Evidence on the causal relationship between 29 genetically predicted modifiable risk factors and the risk of AIH, PBC, and PSC is provided by this study. These findings provide fresh perspectives on the management and prevention strategies for AILD.
自身免疫性肝病(AILD)的复杂病因涉及遗传、环境和其他尚未完全阐明的因素。本研究通过孟德尔随机化全面评估了遗传可改变风险因素与 AILD 之间的因果关联。
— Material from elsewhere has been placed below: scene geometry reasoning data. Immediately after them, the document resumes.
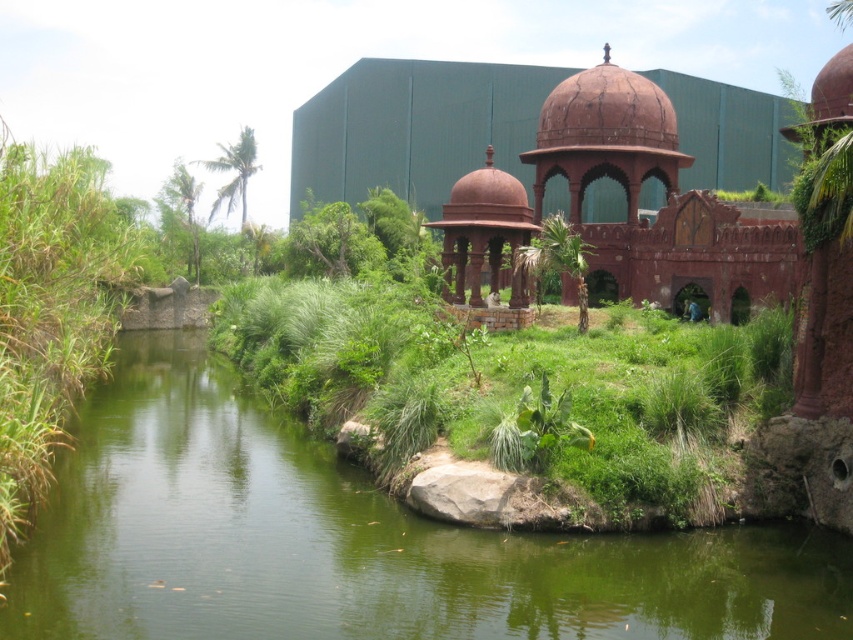
Question: Which point is closer to the camera?

Choices:
 (A) (589, 248)
 (B) (166, 484)

Answer: (B)

Question: Does rustic terracotta gazebo at center have a lesser width compared to rustic stone gazebo at center?

Choices:
 (A) no
 (B) yes

Answer: (A)

Question: Which of the following is the closest to the observer?

Choices:
 (A) (474, 262)
 (B) (206, 348)

Answer: (A)

Question: Does green grassy stream at center appear on the right side of rustic terracotta gazebo at center?

Choices:
 (A) yes
 (B) no

Answer: (B)

Question: Which point appears farthest from the camera in this image?

Choices:
 (A) (480, 193)
 (B) (599, 109)

Answer: (B)

Question: Is green grassy stream at center thinner than rustic stone gazebo at center?

Choices:
 (A) no
 (B) yes

Answer: (A)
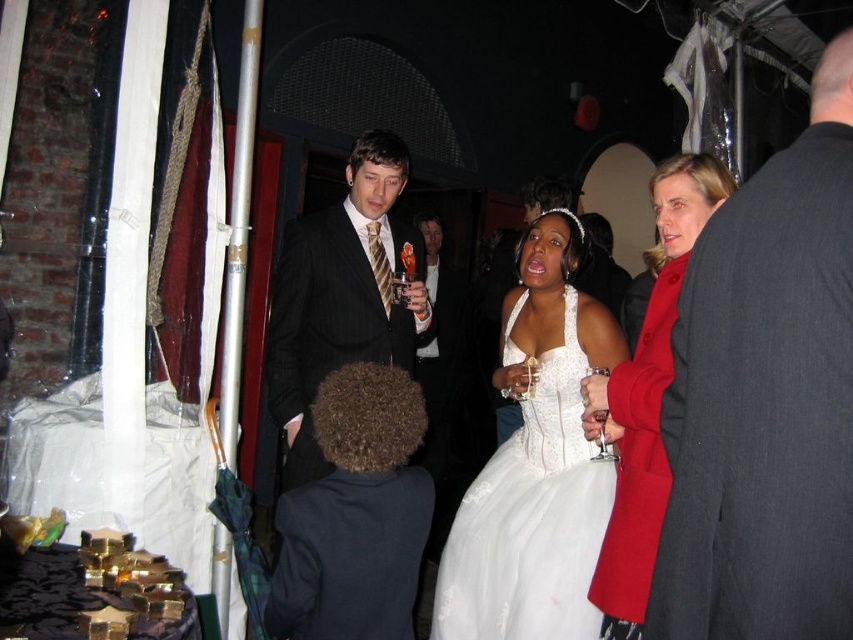
Is white lace dress at center thinner than dark brown curly hair at center?

In fact, white lace dress at center might be wider than dark brown curly hair at center.

Does white lace dress at center appear over dark brown curly hair at center?

Yes.

This screenshot has height=640, width=853. Find the location of `white lace dress at center`. white lace dress at center is located at coordinates (535, 465).

From the picture: Who is positioned more to the left, dark gray suit at right or white lace dress at center?

white lace dress at center

Does point (833, 481) come in front of point (462, 515)?

Yes, point (833, 481) is in front of point (462, 515).

Is point (701, 561) in front of point (561, 436)?

Yes, point (701, 561) is in front of point (561, 436).

Where is `dark gray suit at right`? The height and width of the screenshot is (640, 853). dark gray suit at right is located at coordinates (766, 397).

Does white lace dress at center appear on the left side of pinstripe suit at center?

Incorrect, white lace dress at center is not on the left side of pinstripe suit at center.

Consider the image. Between white lace dress at center and pinstripe suit at center, which one has more height?

With more height is white lace dress at center.

Is point (552, 432) less distant than point (316, 360)?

从全基因组关联研究(GWAS)中获得与 29 种暴露因素相关的遗传变异。还从公开的 GWAS 中获得与自身免疫性肝炎(AIH)、原发性胆汁性胆管炎(PBC)和原发性硬化性胆管炎(PSC)相关的自身免疫性肝炎遗传关联数据。进行单变量和多变量孟德尔随机化分析,以确定 AILD 的潜在风险因素。
遗传预测的类风湿关节炎(RA)(OR=1.620,95%CI 1.423-1.843,P=2.506×10)与 AIH 的风险增加显著相关。遗传预测的吸烟起始(OR=1.637,95%CI 1.055-2.540,P=0.028)、咖啡摄入量较低(OR=0.359,95%CI 0.131-0.985,P=0.047)、胆石症(OR=1.134,95%CI 1.023-1.257,P=0.017)和 C 反应蛋白(CRP)水平较高(OR=1.397,95%CI 1.094-1.784,P=0.007)与 AIH 的风险增加呈提示性相关。遗传预测的炎症性肠病(IBD)(OR=1.212,95%CI 1.127-1.303,P=2.015×10)和 RA(OR=1.417,95%CI 1.193-1.683,P=7.193×10)与 PBC 的风险增加显著相关。遗传预测的吸烟起始(OR=1.167,95%CI 1.005-1.355,P=0.043)、系统性红斑狼疮(SLE)(OR=1.086,95%CI 1.017-1.160,P=0.014)和 CRP 水平较高(OR=1.199,95%CI 1.019-1.410,P=0.028)与 PBC 的风险增加呈提示性相关。较高的维生素 D(OR=0.741,95%CI 0.560-0.980,P=0.036)和钙(OR=0.834,95%CI 0.699-0.995,P=0.044)水平与 PBC 呈保护作用相关。遗传预测的吸烟起始(OR=0.630,95%CI 0.462-0.860,P=0.004)与 PSC 的风险降低呈提示性相关。遗传预测的 IBD(OR=1.252,95%CI 1.164-1.346,P=1.394×10)、RA(OR=1.543,95%CI 1.279-1.861,P=5.728×10)和较低的糖化血红蛋白(HbA1c)(OR=0.268,95%CI 0.141-0.510,P=6.172×10)与 PSC 的风险增加呈正相关。
本研究提供了 29 种遗传可改变风险因素与 AIH、PBC 和 PSC 风险之间因果关系的证据。这些发现为 AILD 的管理和预防策略提供了新的视角。